Inner transformation. Relationship. And forgiveness. Look at V. 12. Now, God is omniscient. That means God is all-knowing. There is nothing God misses. So when he says “I will remember their sins no more,” it isn’t that God develops selective amnesia or gets forgetful. WE can’t even do that unless we develop dementia, and even then, we may remember things that we’d rather not remember. When God says, “I will remember their sins no more,” what he’s saying is “they will be counted against you no longer.

 

When I’m working in the realm of forgiveness with a couple in therapy, I talk about the fact that forgiveness is a decision. A choice. In fact, it is a daily choice. A choice to absolutely refuse to hold a person’s error or failure against them any longer once forgiveness has been offered. I will no longer bring it up. That is, of course, assuming that there has been true repentance and the pattern of bad behavior is being worked on and corrected. Maybe not perfectly, but there’s progress and effort.

 

Once your sin has been forgiven in Christ, God no longer brings it up, and no longer needs to, because justice has been done. The sin has been punished. Christ took the punishment on himself. That doesn’t mean we can run around in sin because sin doesn’t matter. It means we no longer want to because we have a relationship with God, and he is transforming us, and when we do fall, we are sincerely sorry and grieve our sin.

 

Inward transformation, not outward conformation.

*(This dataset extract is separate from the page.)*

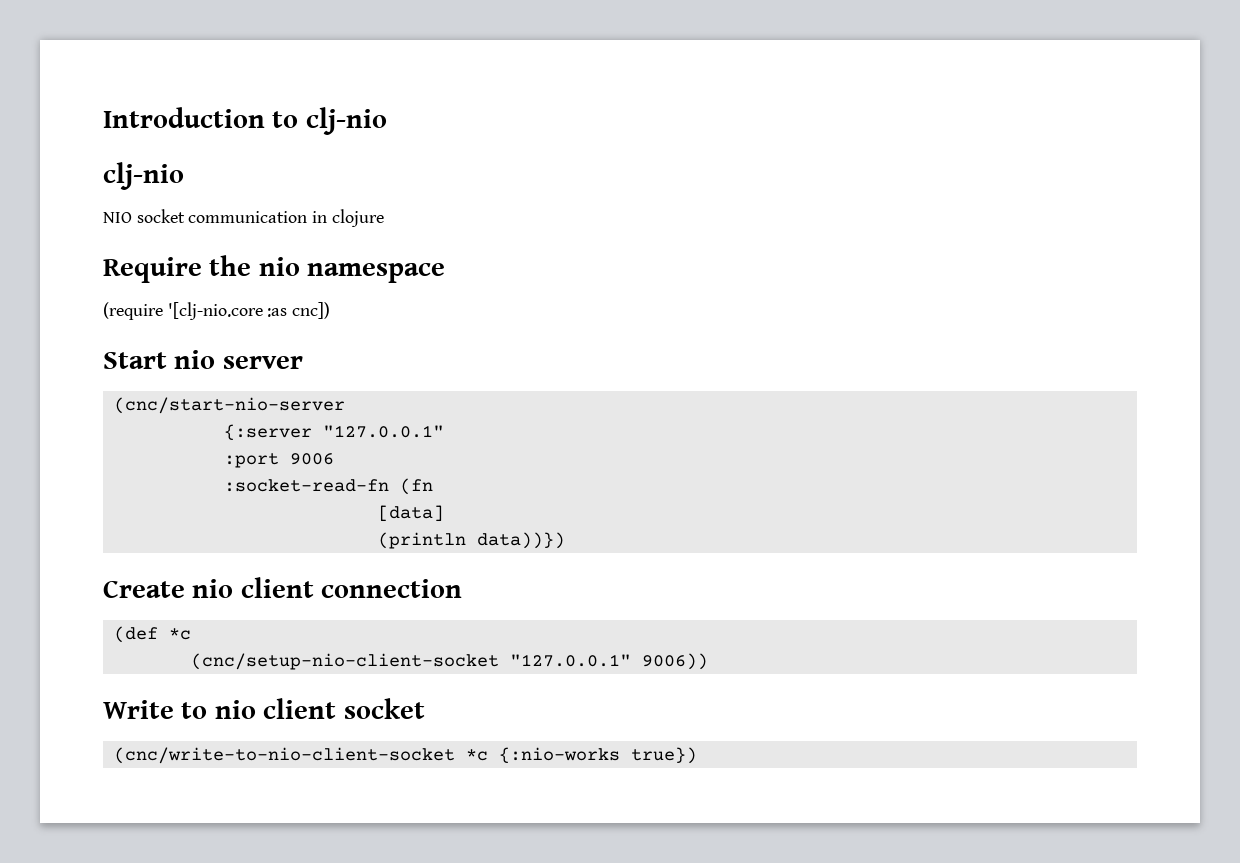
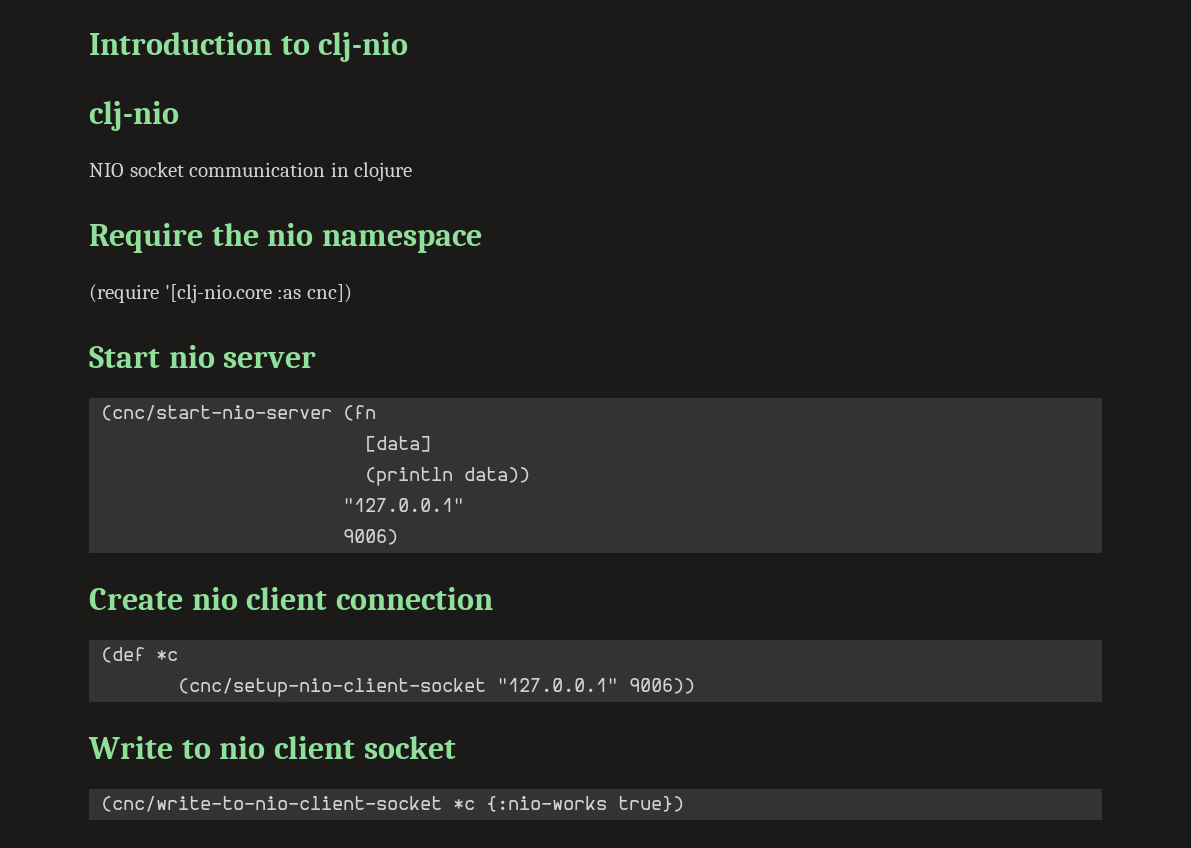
[223,424,444,441] [223,453,334,468] [223,479,389,492] // {:server "127.0.0.1" // :port 9006 // :socket-read-fn -> (333, 413) none
[476,532,565,549] data))}) -> [464,467,531,483] [343,498,465,512] [343,529,399,545] data)) // "127.0.0.1" // 9006)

Relationship, not rules and regulations. And forgiveness. Those are the ingredients of the water that really quenches the thirst.

 

Yes, we have hearts that tend to wander. To look to have our thirst quenched pretty much anywhere BUT in Christ. But as we place our faith in the matchless Christ, our great high priest, his inner transforming work begins, and our hearts learn to trust and follow him. Never perfectly in this life, but more and more, until the day when we stand in awe in his presence, enjoying the life he has created for us. Forever. Let’s pray.